Modified: September 06, 2022
deconstructing sensory experience
This page is from my personal notes, and has not been specifically reviewed for public consumption. It might be incomplete, wrong, outdated, or stupid. Caveat lector.A simple lens on meditative insight progress, from Michael Taft:
Start with some sensory object - the sight of a tree, or the felt sensation of the breath. We may try to keep our focus on the object, but this is not a map of concentration, just a map of our awareness as we attend to the object.
- The first level is conceptual awareness of the object as an object. We see the tree as a tree. Under the hood, our mind is simplifying, abstracting, summarizing our sensory experience into a simple conceptual label 'tree'.
- The second level is phenomenal awareness, the sensory experience of the object. We notice the shapes and textures of the leaves, the way the light and shadow plays through the canopy, the fractal branching, the texture of the bark, and so on. This takes effort and energy because our brain isn't built to sustain awareness of all of these things together at once. As we practice, we literally build neural connections and our sensory clarity increases.
- The third level is flow - the many details we notice about the object coalesce somehow into vibrating, flowing energy.
- The fourth level is pure awareness, where the content of the object itself vanishes.
These stages can be experienced in order or out of order, at very different levels on different days or with different objects. So this is not a rigid scheme but just one lens through which to understand meditative experiences.
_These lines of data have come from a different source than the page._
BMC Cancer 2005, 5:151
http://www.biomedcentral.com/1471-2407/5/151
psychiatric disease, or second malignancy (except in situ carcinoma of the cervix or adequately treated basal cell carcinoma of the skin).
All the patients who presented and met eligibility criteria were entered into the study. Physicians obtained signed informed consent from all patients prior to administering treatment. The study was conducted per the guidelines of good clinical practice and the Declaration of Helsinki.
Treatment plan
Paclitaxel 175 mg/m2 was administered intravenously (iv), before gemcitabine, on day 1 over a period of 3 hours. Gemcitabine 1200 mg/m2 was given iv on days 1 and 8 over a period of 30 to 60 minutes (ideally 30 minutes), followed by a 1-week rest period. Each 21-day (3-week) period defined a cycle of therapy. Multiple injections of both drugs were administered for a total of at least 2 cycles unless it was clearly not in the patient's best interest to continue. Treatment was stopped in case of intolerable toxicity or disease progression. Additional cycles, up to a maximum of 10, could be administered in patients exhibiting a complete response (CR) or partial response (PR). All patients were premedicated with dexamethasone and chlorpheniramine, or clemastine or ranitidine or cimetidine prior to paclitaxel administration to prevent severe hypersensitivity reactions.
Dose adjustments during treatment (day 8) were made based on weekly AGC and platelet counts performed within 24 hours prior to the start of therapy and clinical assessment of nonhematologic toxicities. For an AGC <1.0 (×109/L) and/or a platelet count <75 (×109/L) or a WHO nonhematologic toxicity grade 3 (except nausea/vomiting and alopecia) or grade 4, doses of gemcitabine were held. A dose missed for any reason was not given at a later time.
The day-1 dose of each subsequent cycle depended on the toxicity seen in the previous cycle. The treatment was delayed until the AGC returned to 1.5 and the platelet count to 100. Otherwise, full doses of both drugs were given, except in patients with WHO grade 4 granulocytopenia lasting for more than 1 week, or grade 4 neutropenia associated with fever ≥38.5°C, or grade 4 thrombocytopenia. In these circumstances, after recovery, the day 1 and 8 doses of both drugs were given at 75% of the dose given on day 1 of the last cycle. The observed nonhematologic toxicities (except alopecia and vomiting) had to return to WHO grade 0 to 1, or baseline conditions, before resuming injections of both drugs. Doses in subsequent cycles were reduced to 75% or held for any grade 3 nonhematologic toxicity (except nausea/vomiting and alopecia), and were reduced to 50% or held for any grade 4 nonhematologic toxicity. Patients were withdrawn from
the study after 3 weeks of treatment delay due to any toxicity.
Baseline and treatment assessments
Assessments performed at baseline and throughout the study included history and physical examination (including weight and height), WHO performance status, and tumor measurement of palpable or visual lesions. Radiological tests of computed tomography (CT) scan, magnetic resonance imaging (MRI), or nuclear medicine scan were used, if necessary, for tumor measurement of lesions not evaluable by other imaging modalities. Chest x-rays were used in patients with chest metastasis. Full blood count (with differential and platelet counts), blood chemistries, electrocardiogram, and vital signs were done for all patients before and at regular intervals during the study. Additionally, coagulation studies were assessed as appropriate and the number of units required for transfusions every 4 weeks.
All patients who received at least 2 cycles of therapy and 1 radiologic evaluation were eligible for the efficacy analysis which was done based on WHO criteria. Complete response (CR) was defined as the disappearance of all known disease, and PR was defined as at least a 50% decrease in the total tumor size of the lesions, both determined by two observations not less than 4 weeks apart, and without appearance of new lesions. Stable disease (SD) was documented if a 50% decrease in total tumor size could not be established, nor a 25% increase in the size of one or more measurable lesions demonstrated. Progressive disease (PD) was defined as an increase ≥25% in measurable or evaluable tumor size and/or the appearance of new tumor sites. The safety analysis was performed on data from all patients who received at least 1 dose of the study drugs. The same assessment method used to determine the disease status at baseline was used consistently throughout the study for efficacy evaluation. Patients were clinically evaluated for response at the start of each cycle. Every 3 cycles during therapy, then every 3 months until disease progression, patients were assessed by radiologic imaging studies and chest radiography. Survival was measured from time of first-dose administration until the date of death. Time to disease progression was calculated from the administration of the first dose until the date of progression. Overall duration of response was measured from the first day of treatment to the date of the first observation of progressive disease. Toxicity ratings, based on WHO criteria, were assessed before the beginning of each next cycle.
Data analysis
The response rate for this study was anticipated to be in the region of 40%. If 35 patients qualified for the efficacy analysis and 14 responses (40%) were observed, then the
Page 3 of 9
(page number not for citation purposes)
I don't think I fully understand or appreciate the later stages yet, but the discussion of sensory clarity seems helpful to me. Part of what I'm doing in my concentration practice is to be deeply aware and curious about the sensations of the breath, and it's useful to know that this is both an important part of the insight path, and also a limited part, insofar as feeling the breath clearly doesn't necessarily imply, e.g., seeing or hearing with the same level of clarity.
I can somewhat see how this description connects to the idea of fixation: in trying to develop sensory clarity, we need to be open to all sense data as it comes in, not fixated on the previous thing in order to process or conceptualize it. In order to fully experience the present moment we also need to fully let go of the present sensory experience so that we can fully experience the next moment.